Published in Internet Research


Web Commerce Cookbook: Everything you need to know to build a profitable Web site

McComb, Gordon (1998), Wiley and Sons, New York, 395 pp., ISBN 0-471-19663-0, $34.95. CD ROM included.

This is a book for people who need technical advice on how to implement a web commerce idea. The focus is on the nitty-gritty of general practical tips plus specific HTML pages and programs. Like many other cyberspace pioneers, McComb believes the Internet is ‘changing the landscape of commerce.’ In the spirit of the Internet as a ‘sharing medium’, he offers a great deal of solid and functional information and programming on the CD ROM for free, requesting only an acknowledgment. Because most public web sites are based on UNIX, the focus is on UNIX servers, but there is lots of guidance for Windows-based servers.

McComb distinguishes two forms of Internet commerce: The first is items (atoms) that must be packaged and shipped, and therefore require a delay in delivery, and usually, human action. The second is selling information such as newsletters, software, clipart, etc.

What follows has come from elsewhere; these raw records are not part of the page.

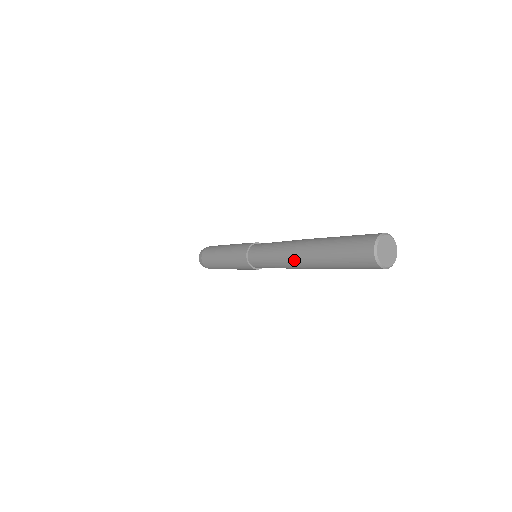
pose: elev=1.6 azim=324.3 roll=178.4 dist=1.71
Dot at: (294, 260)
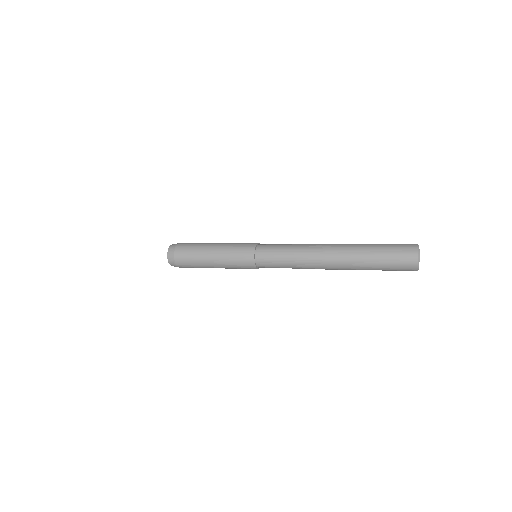
Dot at: (324, 266)
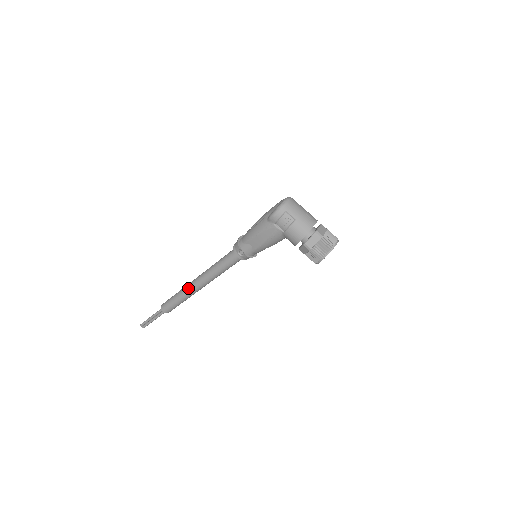
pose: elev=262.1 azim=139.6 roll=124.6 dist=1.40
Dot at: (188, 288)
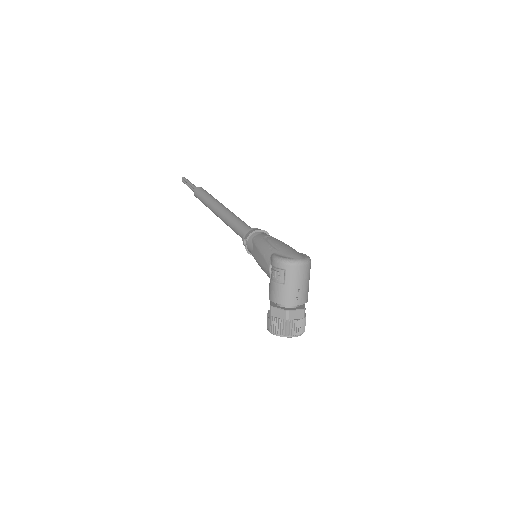
Dot at: (213, 205)
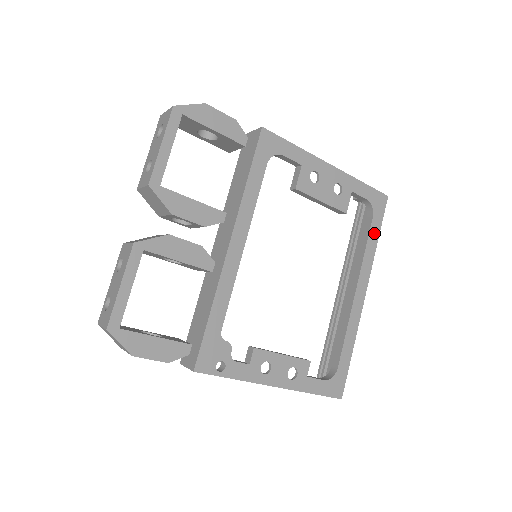
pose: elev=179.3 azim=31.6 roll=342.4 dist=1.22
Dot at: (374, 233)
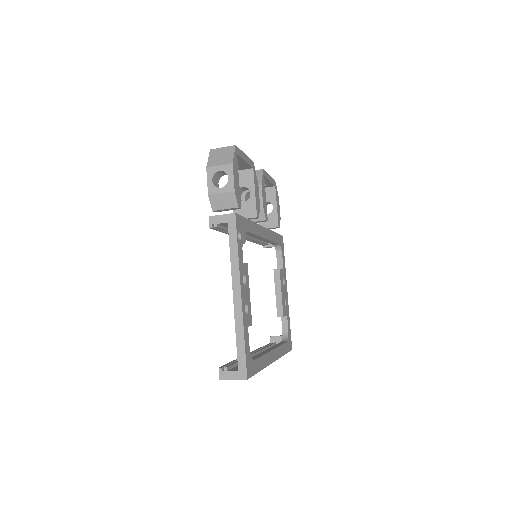
Dot at: (285, 348)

Because it involves only electronic transfer (bits), this kind of commerce can theoretically be fully automated. This is where access control and user authentication become most important. He covers these topics in depth, as problems in these areas can quickly derail an electronic commerce effort.

The book is also planned so that people with varying degrees of experience can enter at the appropriate point and pick up additional background they need to set up their site. As with most do-it-yourself options, developing an electronic commerce site from scratch is a cost-effective but time-consuming alternative to expensive turn-key solutions, such as those offered by Microsoft and Netscape. McComb offers the Web server tools to get an electronic commerce project up and running, with maximum development potential and flexibility for the future.

He takes readers through various options, with programming examples, and explains both what they do and the situations in which they are most useful. Although not for the faint-hearted or those without any programming experience, the book is intended to get even a dedicated novice up and running. As with any good cookbook, it should become a handy reference for more experienced programmers seeking to extend their web commerce sites to incorporate more sophisticated and profitable features.

The accompanying CD ROM provides copies of analog, a popular freeware log analysis program, Apache, a popular unix web server, and source files for Perl programs. In addition, there are lots of helpful graphics that would dress up any web site, and an extensive set of links to surveys, research, publications, web development information, low-cost web hosts, web page advertising, user authentication (13 sites, including a tutorial), script programming resources, script repositories, HTML validation, payment systems, CGI resources and counters and the more mysterious SSI (Server Side Includes). These are a useful collection for any web site development project that has an interactive component, and most do.